+++ Records supplied +++

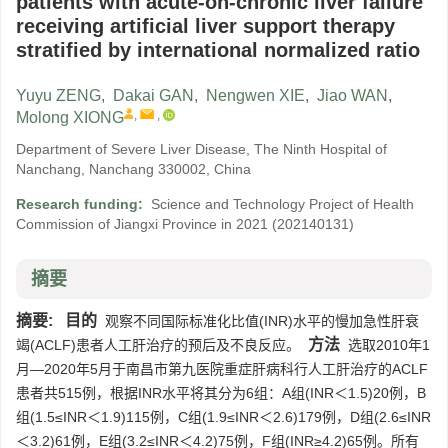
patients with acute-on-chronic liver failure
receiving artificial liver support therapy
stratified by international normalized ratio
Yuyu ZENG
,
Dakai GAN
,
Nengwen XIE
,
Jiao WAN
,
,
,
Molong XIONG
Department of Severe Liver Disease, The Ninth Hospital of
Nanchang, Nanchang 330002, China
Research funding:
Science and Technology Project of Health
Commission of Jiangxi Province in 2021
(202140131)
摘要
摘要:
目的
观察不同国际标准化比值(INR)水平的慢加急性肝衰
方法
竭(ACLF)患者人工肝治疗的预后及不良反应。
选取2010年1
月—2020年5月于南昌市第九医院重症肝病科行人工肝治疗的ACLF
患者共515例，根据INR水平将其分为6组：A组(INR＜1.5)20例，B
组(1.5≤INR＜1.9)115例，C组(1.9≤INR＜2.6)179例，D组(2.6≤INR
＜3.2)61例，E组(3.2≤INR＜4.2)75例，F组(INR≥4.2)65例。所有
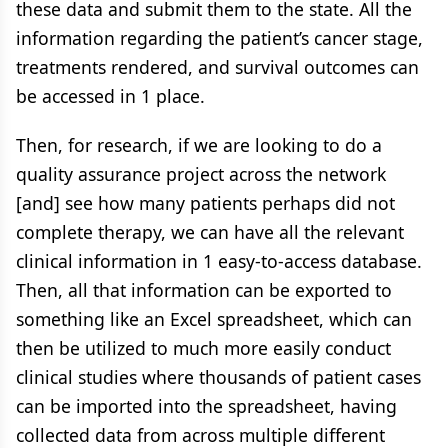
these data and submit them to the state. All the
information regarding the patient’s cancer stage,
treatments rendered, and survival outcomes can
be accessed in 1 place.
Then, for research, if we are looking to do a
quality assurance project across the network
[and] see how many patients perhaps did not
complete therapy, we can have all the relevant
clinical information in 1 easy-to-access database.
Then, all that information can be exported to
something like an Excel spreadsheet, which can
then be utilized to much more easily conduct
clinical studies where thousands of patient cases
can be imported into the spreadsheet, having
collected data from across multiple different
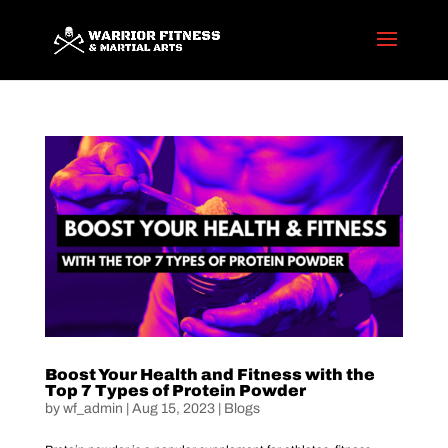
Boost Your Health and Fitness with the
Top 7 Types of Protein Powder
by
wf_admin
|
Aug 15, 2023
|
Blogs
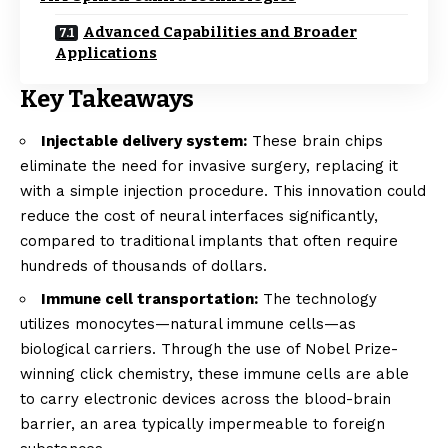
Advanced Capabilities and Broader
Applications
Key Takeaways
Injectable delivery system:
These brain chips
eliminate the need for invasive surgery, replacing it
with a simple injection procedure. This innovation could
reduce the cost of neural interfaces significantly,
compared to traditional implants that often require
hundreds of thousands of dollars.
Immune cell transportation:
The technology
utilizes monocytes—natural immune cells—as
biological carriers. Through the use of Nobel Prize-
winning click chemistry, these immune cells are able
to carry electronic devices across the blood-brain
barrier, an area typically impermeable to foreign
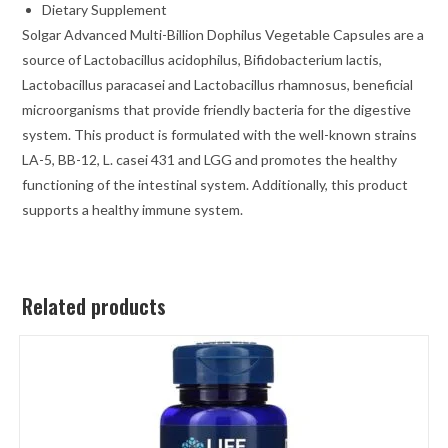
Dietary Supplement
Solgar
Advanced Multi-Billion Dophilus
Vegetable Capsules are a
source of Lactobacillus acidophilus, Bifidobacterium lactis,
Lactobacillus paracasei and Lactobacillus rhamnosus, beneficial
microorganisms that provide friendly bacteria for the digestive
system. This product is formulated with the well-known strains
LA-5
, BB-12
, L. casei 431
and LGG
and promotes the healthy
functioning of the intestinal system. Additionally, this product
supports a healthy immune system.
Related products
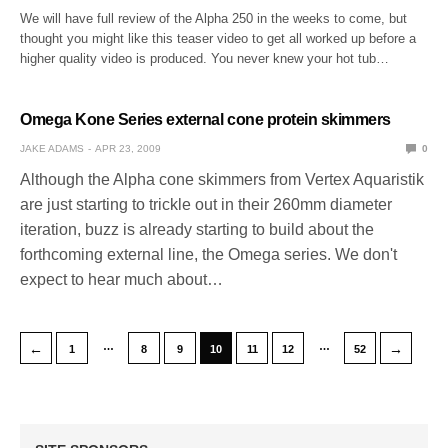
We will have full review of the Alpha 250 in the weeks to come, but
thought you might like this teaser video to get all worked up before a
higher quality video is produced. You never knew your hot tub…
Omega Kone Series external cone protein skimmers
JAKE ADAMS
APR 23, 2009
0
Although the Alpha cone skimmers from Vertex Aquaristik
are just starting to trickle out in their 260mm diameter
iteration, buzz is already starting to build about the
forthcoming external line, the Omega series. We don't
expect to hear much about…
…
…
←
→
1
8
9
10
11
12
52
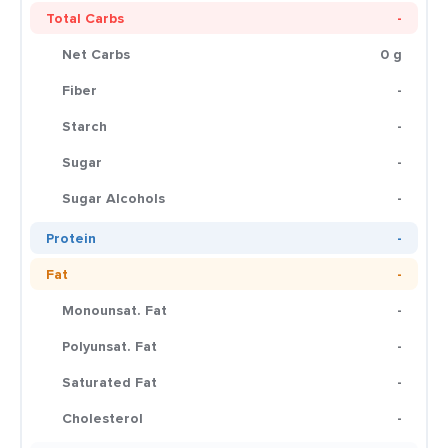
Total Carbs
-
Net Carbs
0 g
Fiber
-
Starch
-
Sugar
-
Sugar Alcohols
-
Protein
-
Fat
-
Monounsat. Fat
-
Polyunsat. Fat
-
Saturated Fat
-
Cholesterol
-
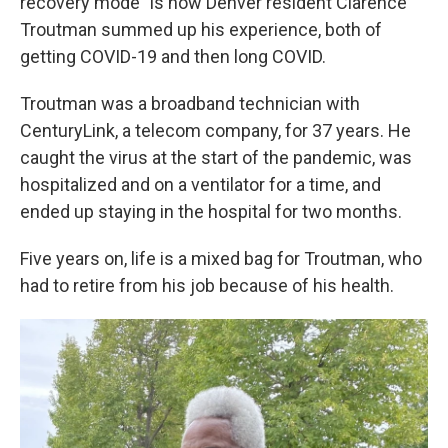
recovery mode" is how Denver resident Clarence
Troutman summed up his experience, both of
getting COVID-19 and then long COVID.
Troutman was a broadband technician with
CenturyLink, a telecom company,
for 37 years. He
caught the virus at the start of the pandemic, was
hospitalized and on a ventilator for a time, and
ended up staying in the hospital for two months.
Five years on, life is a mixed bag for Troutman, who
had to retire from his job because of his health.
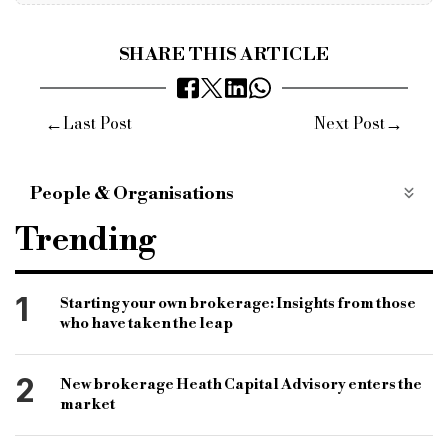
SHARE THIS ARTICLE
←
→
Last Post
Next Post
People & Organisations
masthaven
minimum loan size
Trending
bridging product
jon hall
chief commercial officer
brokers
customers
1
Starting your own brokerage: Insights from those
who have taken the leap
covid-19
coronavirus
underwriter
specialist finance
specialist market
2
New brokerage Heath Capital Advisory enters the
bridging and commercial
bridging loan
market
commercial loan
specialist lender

+++
+++ Records supplied +++

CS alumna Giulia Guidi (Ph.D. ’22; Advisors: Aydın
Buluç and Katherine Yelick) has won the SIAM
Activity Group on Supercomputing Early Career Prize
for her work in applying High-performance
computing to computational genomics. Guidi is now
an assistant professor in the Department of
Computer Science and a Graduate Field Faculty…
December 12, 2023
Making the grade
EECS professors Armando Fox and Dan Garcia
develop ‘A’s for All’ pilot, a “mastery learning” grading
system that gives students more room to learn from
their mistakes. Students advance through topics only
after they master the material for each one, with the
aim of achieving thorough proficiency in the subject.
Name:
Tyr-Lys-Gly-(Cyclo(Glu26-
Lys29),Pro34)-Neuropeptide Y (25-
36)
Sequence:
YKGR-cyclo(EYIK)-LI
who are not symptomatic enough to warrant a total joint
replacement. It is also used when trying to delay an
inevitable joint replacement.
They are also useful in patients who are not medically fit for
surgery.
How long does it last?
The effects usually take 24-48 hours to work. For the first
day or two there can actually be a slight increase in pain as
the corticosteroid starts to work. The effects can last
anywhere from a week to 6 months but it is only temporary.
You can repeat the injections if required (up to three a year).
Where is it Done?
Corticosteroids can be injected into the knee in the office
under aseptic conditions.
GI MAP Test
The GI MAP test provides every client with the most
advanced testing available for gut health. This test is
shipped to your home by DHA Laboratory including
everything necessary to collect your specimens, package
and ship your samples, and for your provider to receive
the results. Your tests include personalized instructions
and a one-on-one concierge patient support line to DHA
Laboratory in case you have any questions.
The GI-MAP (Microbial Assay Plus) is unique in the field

+++

§ Activity
Wherever the word "surgery" turns up in the records above, copy the line that holds it.

§ Reply to the task
eliminate the need for invasive surgery, replacing it
surgery.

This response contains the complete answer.